The next question is: what will be the effect on people of securing them a menschenwürdiges Dasein? Plainly it must be to pauperize them, that is, to take away all hope that they can ever win such an existence for themselves. If not, and if the proposition means only that we hope and strive to make our community as prosperous as possible, and to give everybody in it as good chances as possible, then that is just what we are trying to do now, to the best of our ability, and the proposal is only an impertinence; it interrupts and disturbs us without contributing anything to the matter in hand. Now it is one of the worst social errors to pauperize people; it demoralizes them through and through; it ruins their personal character and makes them socially harmful; it lowers their aims and makes sure that they will never have good ones; it corrupts their family life and makes sure that they will entail sordid and unworthy principles of action on their children. If any argument could be brought forward for an attempt to secure to every one an existence worthy of a man, it would be that, in that way, every one among us might be worthy to be a human being; but, whenever the attempt is made, the only result will be that those who get an existence worthy of a human being in that way are sure to be morally degraded below any admissible standard of human worth.

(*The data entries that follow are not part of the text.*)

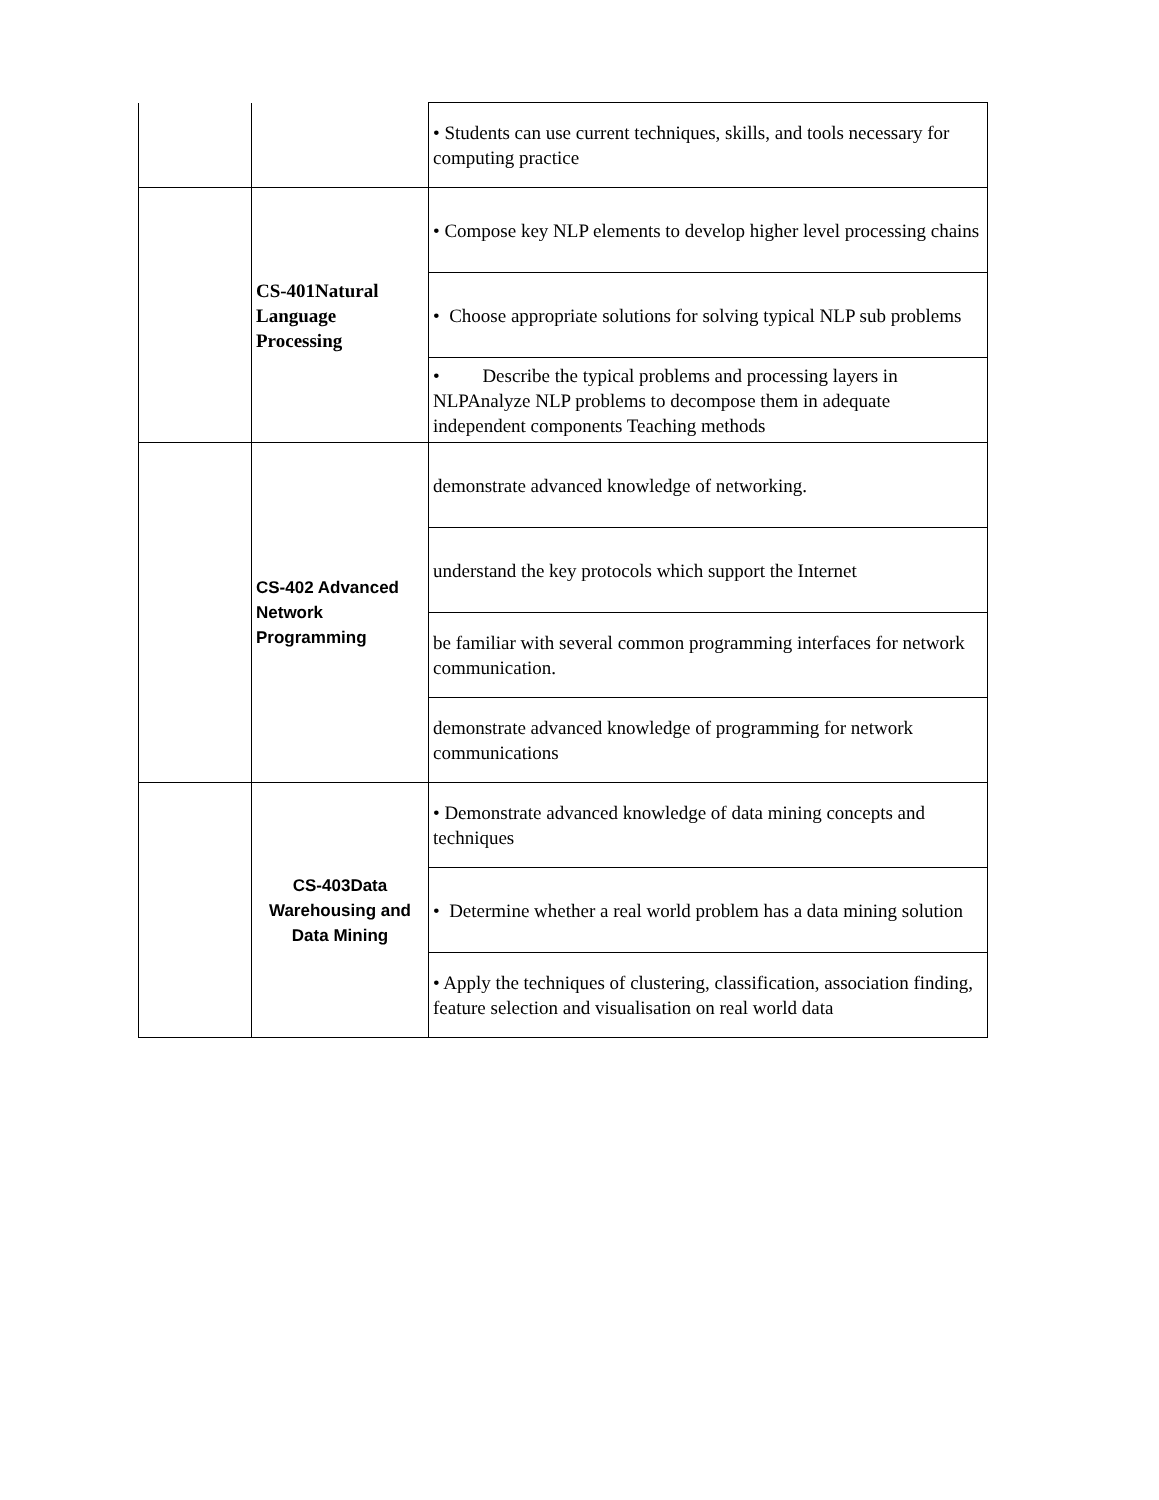| | | • Students can use current techniques, skills, and tools necessary for computing practice |
| | CS-401Natural Language Processing | • Compose key NLP elements to develop higher level processing chains |
| | | • Choose appropriate solutions for solving typical NLP sub problems |
| | | • Describe the typical problems and processing layers in NLPAnalyze NLP problems to decompose them in adequate independent components Teaching methods |
| | CS-402 Advanced Network Programming | demonstrate advanced knowledge of networking. |
| | | understand the key protocols which support the Internet |
| | | be familiar with several common programming interfaces for network communication. |
| | | demonstrate advanced knowledge of programming for network communications |
| | CS-403Data Warehousing and Data Mining | • Demonstrate advanced knowledge of data mining concepts and techniques |
| | | • Determine whether a real world problem has a data mining solution |
| | | • Apply the techniques of clustering, classification, association finding, feature selection and visualisation on real world data |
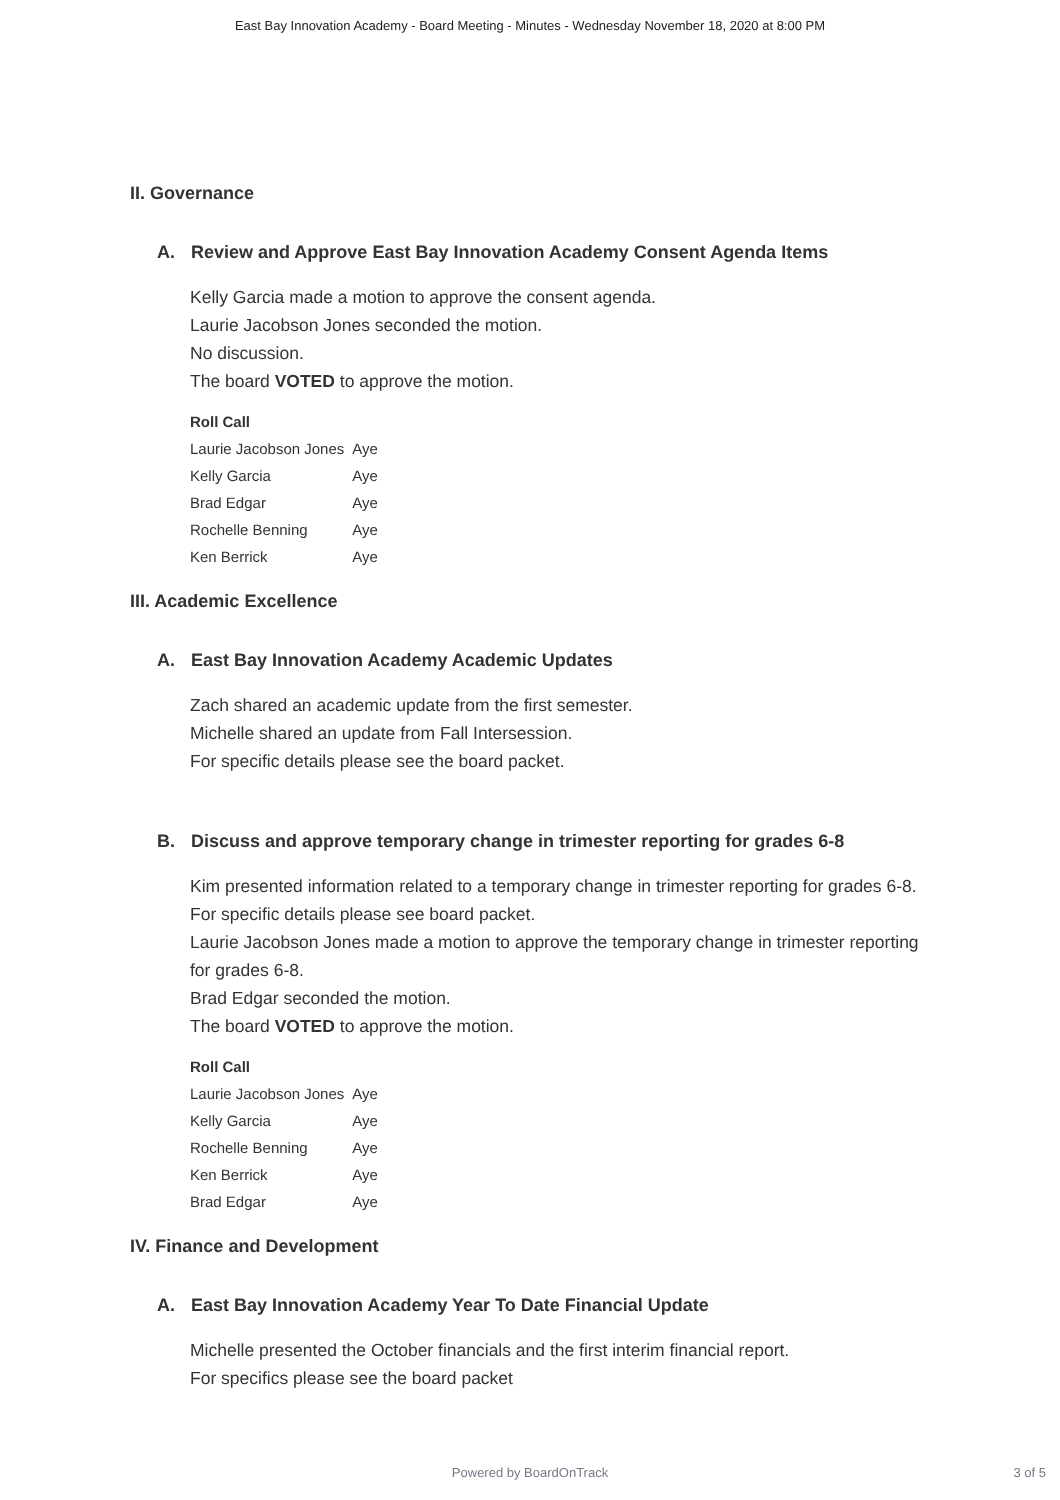East Bay Innovation Academy - Board Meeting - Minutes - Wednesday November 18, 2020 at 8:00 PM
II. Governance
A. Review and Approve East Bay Innovation Academy Consent Agenda Items
Kelly Garcia made a motion to approve the consent agenda.
Laurie Jacobson Jones seconded the motion.
No discussion.
The board VOTED to approve the motion.
| Roll Call | |
| --- | --- |
| Laurie Jacobson Jones | Aye |
| Kelly Garcia | Aye |
| Brad Edgar | Aye |
| Rochelle Benning | Aye |
| Ken Berrick | Aye |
III. Academic Excellence
A. East Bay Innovation Academy Academic Updates
Zach shared an academic update from the first semester.
Michelle shared an update from Fall Intersession.
For specific details please see the board packet.
B. Discuss and approve temporary change in trimester reporting for grades 6-8
Kim presented information related to a temporary change in trimester reporting for grades 6-8. For specific details please see board packet.
Laurie Jacobson Jones made a motion to approve the temporary change in trimester reporting for grades 6-8.
Brad Edgar seconded the motion.
The board VOTED to approve the motion.
| Roll Call | |
| --- | --- |
| Laurie Jacobson Jones | Aye |
| Kelly Garcia | Aye |
| Rochelle Benning | Aye |
| Ken Berrick | Aye |
| Brad Edgar | Aye |
IV. Finance and Development
A. East Bay Innovation Academy Year To Date Financial Update
Michelle presented the October financials and the first interim financial report.
For specifics please see the board packet
Powered by BoardOnTrack
3 of 5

The next question is: who is to secure the mensehenwürdiges Dasein to the aforesaid persons? Evidently it can only be those who have already, no one knows by what struggles and self-denial, won it for themselves. This proposition, like all the others of the class to which it belongs, proposes to smite with new responsibilities, instead of rewards, the man who has done what every one ought to do. We are told what fine things would happen if every one of us would go and do something for the welfare of somebody else; but why not contemplate also the immense gain which would ensue if everybody would do something for himself? The latter is ever so much more reasonable than the former; for those who are now taking care of themselves have very little strength to spare, while those who are not now taking care of themselves might do a great deal more. The plan of securing to those who have not a menschenwürdiges Dasein that blessing, is a plan for leaving the latter at ease and putting more load on the former; to the society, therefore, it is doubly destructive, increasing its burdens and wasting its resources at the same time.

The next question is: what means are to be used to give a menschenwürdiges Dasein to everybody? To this there is no answer; we are left to conjecture. The most reasonable conjecture is that the proponents themselves do not know; they have not made up their minds; they have not really faced the question. A proposition to give everybody an existence worthy of a human being, without a specification of the measures by which it is proposed to do it, is like a proposition to make everybody handsome.

Our analysis has therefore shown that this noble sentiment is simply a bathos.